## Supplied records

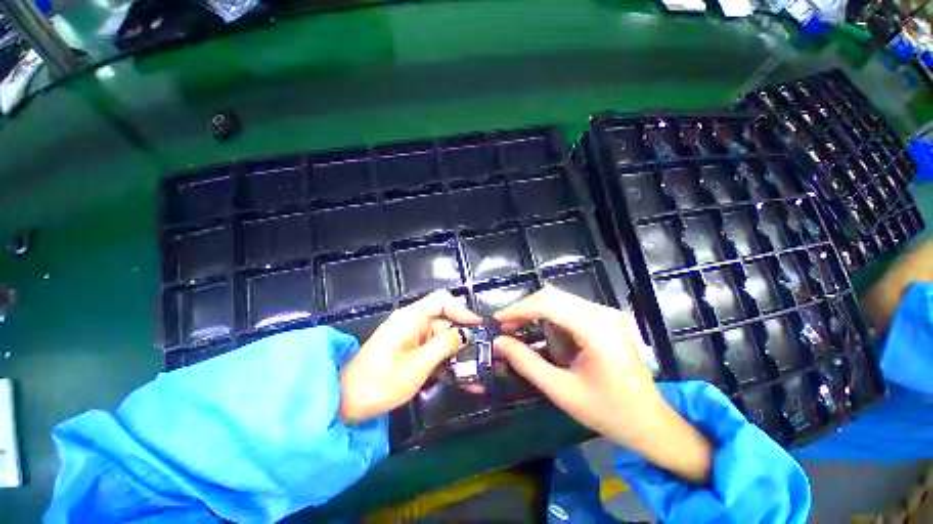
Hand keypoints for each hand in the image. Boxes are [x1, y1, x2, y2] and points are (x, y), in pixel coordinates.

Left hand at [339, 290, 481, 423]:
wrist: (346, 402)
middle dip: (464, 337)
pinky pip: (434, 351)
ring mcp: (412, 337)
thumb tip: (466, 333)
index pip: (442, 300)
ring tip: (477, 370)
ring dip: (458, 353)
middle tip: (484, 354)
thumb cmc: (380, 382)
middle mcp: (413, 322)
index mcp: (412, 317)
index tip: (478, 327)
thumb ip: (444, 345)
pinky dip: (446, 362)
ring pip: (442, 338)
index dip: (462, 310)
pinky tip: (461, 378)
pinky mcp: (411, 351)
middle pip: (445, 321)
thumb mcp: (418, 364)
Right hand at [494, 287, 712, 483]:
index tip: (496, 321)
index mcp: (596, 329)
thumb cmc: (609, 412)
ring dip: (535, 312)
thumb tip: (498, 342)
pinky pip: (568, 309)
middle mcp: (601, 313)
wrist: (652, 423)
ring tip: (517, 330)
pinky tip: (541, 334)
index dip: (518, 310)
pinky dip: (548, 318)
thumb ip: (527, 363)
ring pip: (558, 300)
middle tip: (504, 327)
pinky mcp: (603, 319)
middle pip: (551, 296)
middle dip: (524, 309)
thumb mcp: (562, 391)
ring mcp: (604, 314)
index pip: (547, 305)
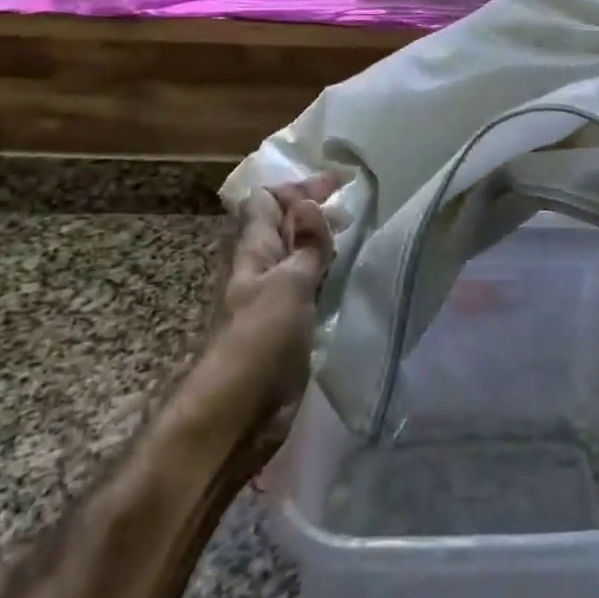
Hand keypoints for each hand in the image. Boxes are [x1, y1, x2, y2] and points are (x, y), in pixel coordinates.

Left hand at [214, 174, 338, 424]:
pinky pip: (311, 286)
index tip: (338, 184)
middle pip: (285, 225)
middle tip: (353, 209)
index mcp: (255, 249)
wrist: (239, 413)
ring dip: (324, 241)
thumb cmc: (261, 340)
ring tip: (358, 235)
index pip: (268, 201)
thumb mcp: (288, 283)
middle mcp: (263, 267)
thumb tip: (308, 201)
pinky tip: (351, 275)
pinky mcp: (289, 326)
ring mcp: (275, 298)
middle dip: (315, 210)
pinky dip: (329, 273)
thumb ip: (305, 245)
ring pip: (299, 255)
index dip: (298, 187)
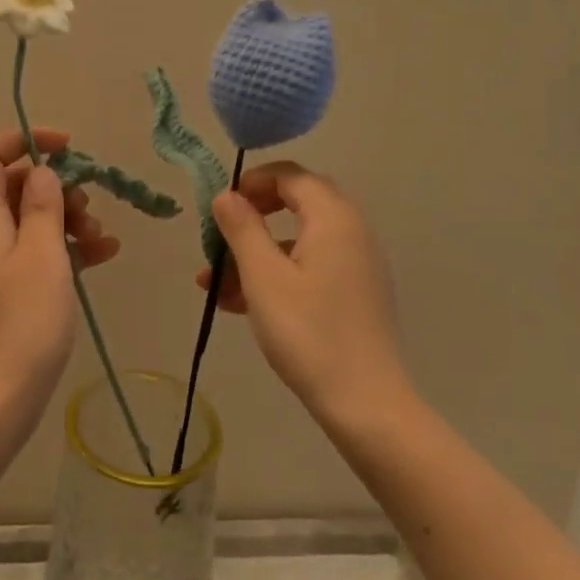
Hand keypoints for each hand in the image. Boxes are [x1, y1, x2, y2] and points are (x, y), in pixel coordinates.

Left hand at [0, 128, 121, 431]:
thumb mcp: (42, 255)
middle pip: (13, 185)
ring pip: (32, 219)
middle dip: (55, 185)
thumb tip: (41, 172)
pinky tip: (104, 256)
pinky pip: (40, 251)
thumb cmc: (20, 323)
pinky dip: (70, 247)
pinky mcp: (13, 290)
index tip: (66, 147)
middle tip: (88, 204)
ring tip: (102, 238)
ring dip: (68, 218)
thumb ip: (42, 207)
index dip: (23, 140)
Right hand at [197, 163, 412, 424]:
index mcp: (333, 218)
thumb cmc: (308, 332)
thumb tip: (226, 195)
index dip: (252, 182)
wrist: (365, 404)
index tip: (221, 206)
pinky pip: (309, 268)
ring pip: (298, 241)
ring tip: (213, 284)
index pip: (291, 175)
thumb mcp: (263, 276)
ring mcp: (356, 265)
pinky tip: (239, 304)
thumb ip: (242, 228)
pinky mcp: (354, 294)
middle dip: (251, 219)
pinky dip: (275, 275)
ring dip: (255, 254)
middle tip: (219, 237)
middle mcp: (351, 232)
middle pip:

## Task instructions
Exact copy, no pictures: reproduce every record above.

## Reply
Hand keypoints for each hand in the image. Boxes are [x1, y1, x2, y2] and points are (x, y), in pixel coordinates.

Left hand at [339, 290, 481, 423]:
wrist: (346, 402)
middle dip: (464, 337)
pinky pip: (434, 351)
ring mcp: (412, 337)
thumb tip: (466, 333)
index pip: (442, 300)
ring tip: (477, 370)
ring dip: (458, 353)
middle tip: (484, 354)
thumb cmc: (380, 382)
middle mcp: (413, 322)
index mcp: (412, 317)
index tip: (478, 327)
thumb ip: (444, 345)
pinky dip: (446, 362)
ring pip: (442, 338)
index dip: (462, 310)
pinky tip: (461, 378)
pinky mcp: (411, 351)
middle pip: (445, 321)
thumb mcp: (418, 364)
Right hand at [494, 287, 712, 483]:
index tip: (496, 321)
index mcp: (596, 329)
thumb cmc: (609, 412)
ring dip: (535, 312)
thumb tip: (498, 342)
pinky pip: (568, 309)
middle mcp: (601, 313)
wrist: (652, 423)
ring tip: (517, 330)
pinky tip: (541, 334)
index dip: (518, 310)
pinky dip: (548, 318)
thumb ip: (527, 363)
ring pip: (558, 300)
middle tip: (504, 327)
pinky mcp: (603, 319)
middle pip: (551, 296)
middle dip: (524, 309)
thumb mcp: (562, 391)
ring mcp: (604, 314)
index pip: (547, 305)
Hand keypoints for each hand in the image. Boxes are [x1, y1, x2, y2] and points are (x, y), in pixel coordinates.

Left hand at [214, 174, 338, 424]:
pinky pip: (311, 286)
index tip: (338, 184)
middle pip: (285, 225)
middle tip: (353, 209)
index mcp: (255, 249)
wrist: (239, 413)
ring dip: (324, 241)
thumb cmc: (261, 340)
ring tip: (358, 235)
index pip: (268, 201)
thumb mcp: (288, 283)
middle mcp: (263, 267)
thumb tip: (308, 201)
pinky tip: (351, 275)
pinky mcp: (289, 326)
ring mcp: (275, 298)
middle dip: (315, 210)
pinky dip: (329, 273)
thumb ip: (305, 245)
ring pip: (299, 255)
index dip: (298, 187)
Hand keypoints for each hand in the image. Boxes are [x1, y1, x2, y2] and points are (x, y), in pixel coordinates.

Left hand at [0, 128, 121, 431]:
thumb mcp: (42, 255)
middle pip: (13, 185)
ring pip: (32, 219)
middle dip: (55, 185)
thumb tip: (41, 172)
pinky tip: (104, 256)
pinky pip: (40, 251)
thumb cmc: (20, 323)
pinky dip: (70, 247)
pinky mcp: (13, 290)
index tip: (66, 147)
middle tip: (88, 204)
ring tip: (102, 238)
ring dip: (68, 218)
thumb ip: (42, 207)
index dip: (23, 140)
Right hand at [197, 163, 412, 424]:
index mcp: (333, 218)
thumb cmc: (308, 332)
thumb tip: (226, 195)
index dip: (252, 182)
wrist: (365, 404)
index tip: (221, 206)
pinky pip: (309, 268)
ring pip: (298, 241)
ring tip: (213, 284)
index pip: (291, 175)
thumb mcp: (263, 276)
ring mcp: (356, 265)
pinky tip: (239, 304)
thumb ip: (242, 228)
pinky mcp: (354, 294)
middle dip: (251, 219)
pinky dip: (275, 275)
ring dip: (255, 254)
middle tip: (219, 237)
middle mcp: (351, 232)
middle pip:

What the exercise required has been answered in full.